I apologize to you Michael, and to the many who have come before you. Like you, I grew up with both of my parents. My father never did a day in jail. He was a marine, Vietnam vet, and later a therapist. My mother a college educated social worker. We went to church. I always felt loved, but as I grew up I also felt angry. It was a kind of anger I could never fully understand—it was in my bones. Looking back, I realize it was an anger rooted in a search for my identity. To be young and black is hard. The media says we’re dangerous and to be feared. It’s a long-standing narrative that hasn’t gone away and likely never will, and you and I inherited it. Meanwhile, our peers tell us it’s not cool to be smart. To excel at anything except sports is social suicide. We have to be hard; we have to let our pants hang low to say, “F*ck you to society”—and it’s passive aggressive. I’ve felt it. I know you did too. So we dive head first into the only place that seems to celebrate us no matter what—rap culture. I don’t call it hip hop or urban, because it’s not. Rap is a celebration of the proliferation of guns, drugs, violence, misogyny, and every stereotype we’ve been forced to swallow. The thing is most of us get the chance to grow out of it. We go to college; we get jobs and raise families—we join the military, even become police officers ourselves. Your life was cut short and we can only ponder what you would have become. In our culture, this is a rebellious phase, and it can get the better of us and we can end up dead. Teens in other cultures go through this too. It may be replaced with rock music and instead of blunts its joints, paint huffing, and Adderall. Truth is Michael, we can’t afford the phase anymore, we can’t afford to rebel like this. We have to find another way.

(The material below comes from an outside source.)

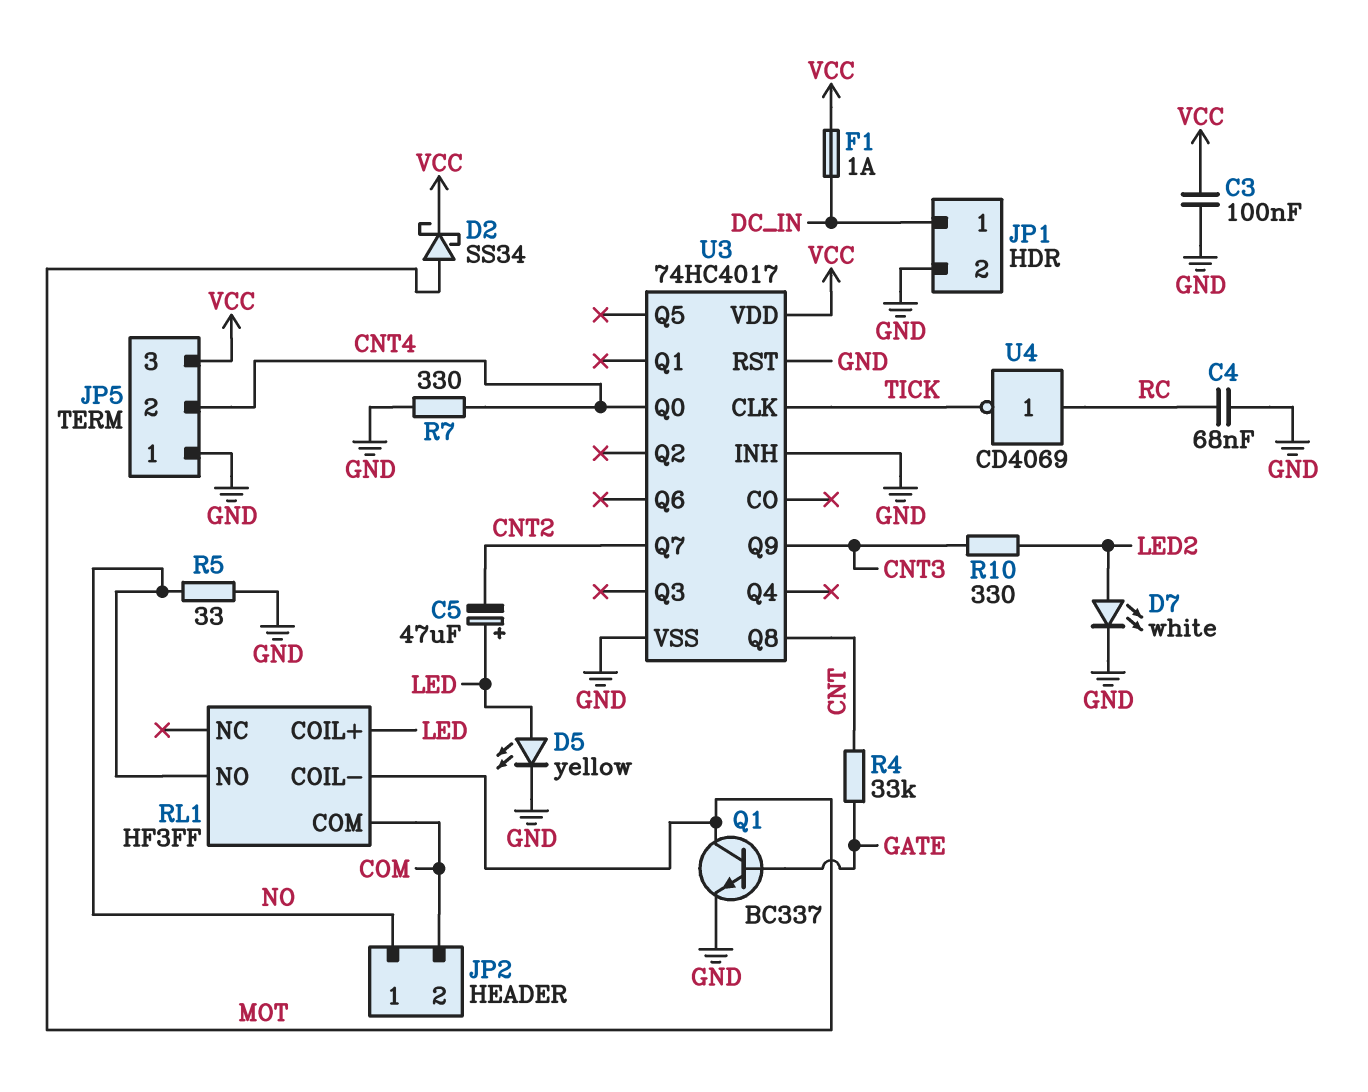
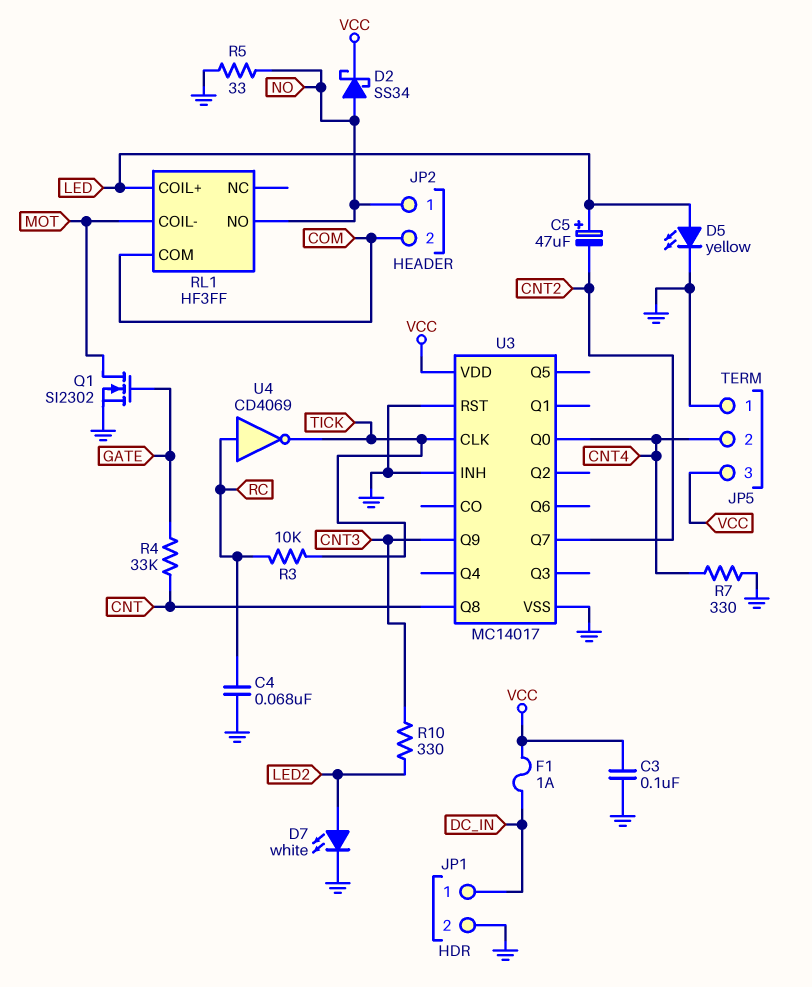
D2: schottky SS34 (A MOT, K VCC) -> schottky SS34 (A NO, K VCC)
Q1: NPN BC337 (B GATE, C MOT, E GND) -> NMOS SI2302 (G GATE, D MOT, S GND)
R3: none -> 10k (RC, TICK)
U3: 74HC4017 -> MC14017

It’s the responsibility of every black man that survived this phase to look out for each other. We failed you—we failed all of you. No one is going to look out for us, except us. It’s a harsh truth but it’s not going come from the president, civil rights leaders, NAACP, or any other organization. It’s going to come from that brother who graduated from your high school, who went to college and got a good job, and swears he’ll never return to a place like Ferguson. That’s the problem Michael; we have to return to educate, to encourage and to save. It’s a community issue. We have to start taking care of each other. I wish, so desperately, I had crossed paths with you that day—that I had been in that convenient store—a moment could have changed everything.

We have to understand that not all police are rotten—for each questionable officer, there are ten outstanding. I don’t know what type you encountered that day in Darren Wilson, but my heart breaks wondering what lead to your demise. As a community, we have to do better. We need to find a way to save each other because we do need saving—and it’s a shame you had to die to remind us of that.

I’ll continue to pray for you and your family.